Long Positions in Spot or Futures Markets
If long positions on major cryptocurrencies are one of the most straightforward strategies to pursue when expecting a Santa rally, this should be taken seriously. The other approach involves buying and holding assets hoping that their price will rise, either through spot trading or futures trading.
In spot trading, traders directly buy the asset at its current market price, and in the future, they agree to buy the asset at a later date for a given price. This strategy is good when market indicators point up, and traders believe the market will continue to rise as a rally develops.

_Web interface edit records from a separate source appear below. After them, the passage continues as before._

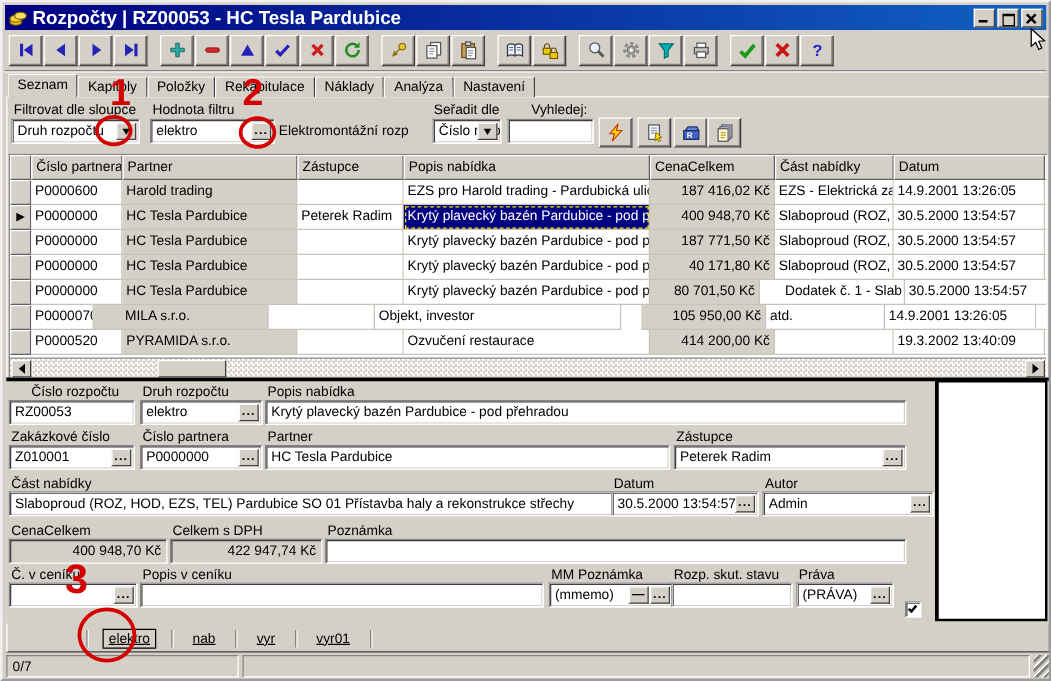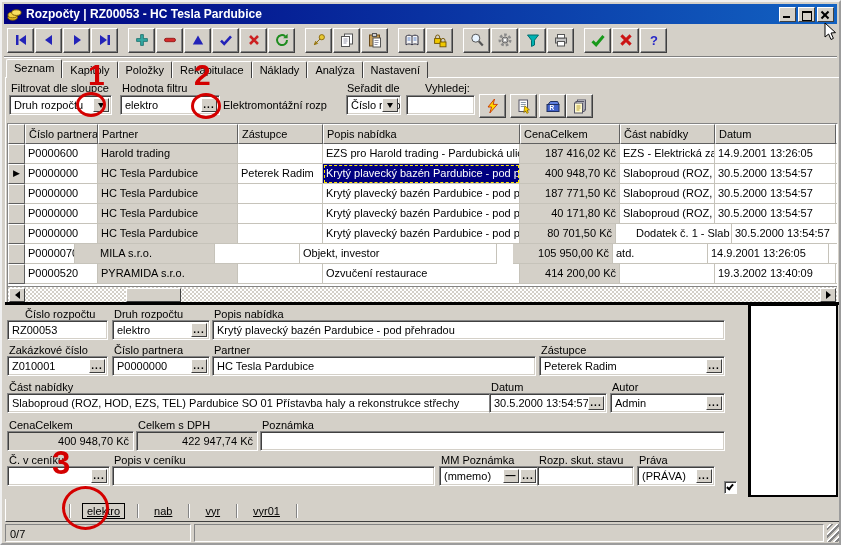--- a/index.html
+++ b/index.html
@@ -3,21 +3,21 @@
 <meta charset="utf-8">
 <style>
   html,body{margin:0;padding:0;background:#808080;}
   *{box-sizing:border-box;}
   .screen{position:relative;width:841px;height:545px;background:#d4d0c8;
     border:2px outset #f0f0f0;overflow:hidden;
     font-family:"Liberation Sans",sans-serif;font-size:11px;color:#000;}
   
   .titlebar{position:absolute;left:2px;top:2px;width:833px;height:20px;
     background:linear-gradient(90deg,#000080,#1262c2);display:flex;align-items:center;
-    padding:0 3px;color:#fff;font-weight:bold;font-size:12px;}
+    padding:0 3px;color:#fff;font-weight:bold;font-size:15px;}
   .appicon{width:15px;height:15px;margin-right:4px;flex:0 0 auto;}
   .tb-title{flex:1;white-space:nowrap;overflow:hidden;}
   .cap-btn{width:17px;height:15px;background:#d4d0c8;border:1px solid;
     border-color:#fff #404040 #404040 #fff;margin-left:2px;position:relative;}
   .cap-min::after{content:"";position:absolute;left:3px;bottom:3px;width:7px;height:2px;background:#000;}
   .cap-max::after{content:"";position:absolute;left:3px;top:3px;width:8px;height:7px;
     border:1px solid #000;border-top-width:2px;}
   .cap-close::before,.cap-close::after{content:"";position:absolute;left:2px;top:6px;width:10px;height:2px;background:#000;}
   .cap-close::before{transform:rotate(45deg);}  .cap-close::after{transform:rotate(-45deg);}
   
@@ -393,21 +393,21 @@
           <div class="gc" style="width: 95px;">Slaboproud (ROZ, H</div>
           <div class="gc" style="width: 121px;">30.5.2000 13:54:57</div>
           <div class="gc" style="width: 12px;">Z</div>
         </div>
         <div class="grow">
           <div class="gc indicator" style="width: 17px;"></div>
           <div class="gc" style="width: 73px;">P0000000</div>
           <div class="gc shaded" style="width: 140px;">HC Tesla Pardubice</div>
           <div class="gc" style="width: 85px;"></div>
           <div class="gc" style="width: 197px;">Krytý plavecký bazén  Pardubice - pod přehradou</div>
-          <div class="gc shaded right" style="width: 96px;">80 701,50 Kč</div>
+          <div class="gc shaded right" style="width: 88px;">80 701,50 Kč</div>
           <div class="gc" style="width: 116px; padding-left: 20px;">Dodatek č. 1 - Slab</div>
           <div class="gc" style="width: 121px;">30.5.2000 13:54:57</div>
           <div class="gc" style="width: 12px;">Z</div>
         </div>
         <div class="grow">
           <div class="gc indicator" style="width: 17px;"></div>
           <div class="gc" style="width: 50px;">P0000070</div>
           <div class="gc shaded" style="width: 140px; padding-left: 25px;">MILA s.r.o.</div>
           <div class="gc" style="width: 85px;"></div>
           <div class="gc" style="width: 197px;">Objekt, investor</div>
@@ -469,21 +469,21 @@
     </div>
 
     <div class="lbl" style="left:4px;top:76px;">Část nabídky</div>
     <div class="field" style="left:2px;top:88px;width:530px;"><span>Slaboproud (ROZ, HOD, EZS, TEL) Pardubice  SO 01 Přístavba haly a rekonstrukce střechy</span></div>
     <div class="lbl" style="left:486px;top:76px;">Datum</div>
     <div class="field" style="left:484px;top:88px;width:118px;">
       <span>30.5.2000 13:54:57</span>
       <button class="in-btn">...</button>
     </div>
     <div class="lbl" style="left:607px;top:76px;">Autor</div>
-    <div class="field" style="left:605px;top:88px;width:115px;">
+    <div class="field" style="left:605px;top:88px;width:137px;">
       <span>Admin</span>
       <button class="in-btn">...</button>
     </div>
 
     <div class="lbl" style="left:4px;top:114px;">CenaCelkem</div>
     <div class="field gray" style="left:2px;top:126px;width:127px;"><span>400 948,70 Kč</span></div>
     <div class="lbl" style="left:133px;top:114px;">Celkem s DPH</div>
     <div class="field gray" style="left:131px;top:126px;width:122px;"><span>422 947,74 Kč</span></div>
     <div class="lbl" style="left:257px;top:114px;">Poznámka</div>
     <div class="field" style="left:255px;top:126px;width:465px;"><span></span></div>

Dollar Cost Averaging (DCA)
Dollar Cost Averaging (DCA) is one of the easiest and most practical ways for traders to gain exposure to potential market growth while keeping risk in check. The basic idea of DCA is that it allows you to buy a set amount of cryptocurrency at regular intervals, no matter what the going price looks like when you make a purchase.
Thus, it eliminates the volatility-related impact and minimizes the need to be in tune with the market. Mixing signals and sudden corrections is terrible, but trading proceeds out over time, allowing you to capture a rally without being forced to buy at the top, especially if the market shows some warning signs. With that gradual approach, traders can protect themselves against possible downturns without being pulled out of the market before difficulties hit.
Trading Crypto Options
Crypto options are a more precise means for those already traded options to capitalize on expected upward price movements. Traders can buy the right but are not obligated to buy an asset at an agreed-upon price within a given time frame.
Those traders seeking to take advantage of price increases without buying the underlying might want to use this strategy. The advantage of call options is that, by buying them, traders can profit from rising prices with a relatively small upfront premium, so losing the most is just the price of the option itself. If you do not own calls, your losses are unlimited, while losses with call options are limited to the strike price plus the cost of the call.
Multi-leg options trading strategies are available for those wanting a more nuanced risk/reward profile. These advanced techniques include writing contracts and utilizing option spreads to manage risk more specifically. In addition, crypto options offer traders a way to hedge their bets against market downturns or crashes when risk looks elevated in the crypto space.
Final Thoughts
The presence of a Santa Claus rally in the crypto market comes with opportunities and risks. Historically, the market may be on the path to a year-end rally, but the crypto market dynamics are so unique that they often make for an exception to the rule.
But for people who want to maximize potential growth, you want to stay on top of the trading indicators. It will help identify emerging trends for trading decisions. Furthermore, traders should look for strategies with defined risk-to-reward profiles to cope with any volatility at the end of the year.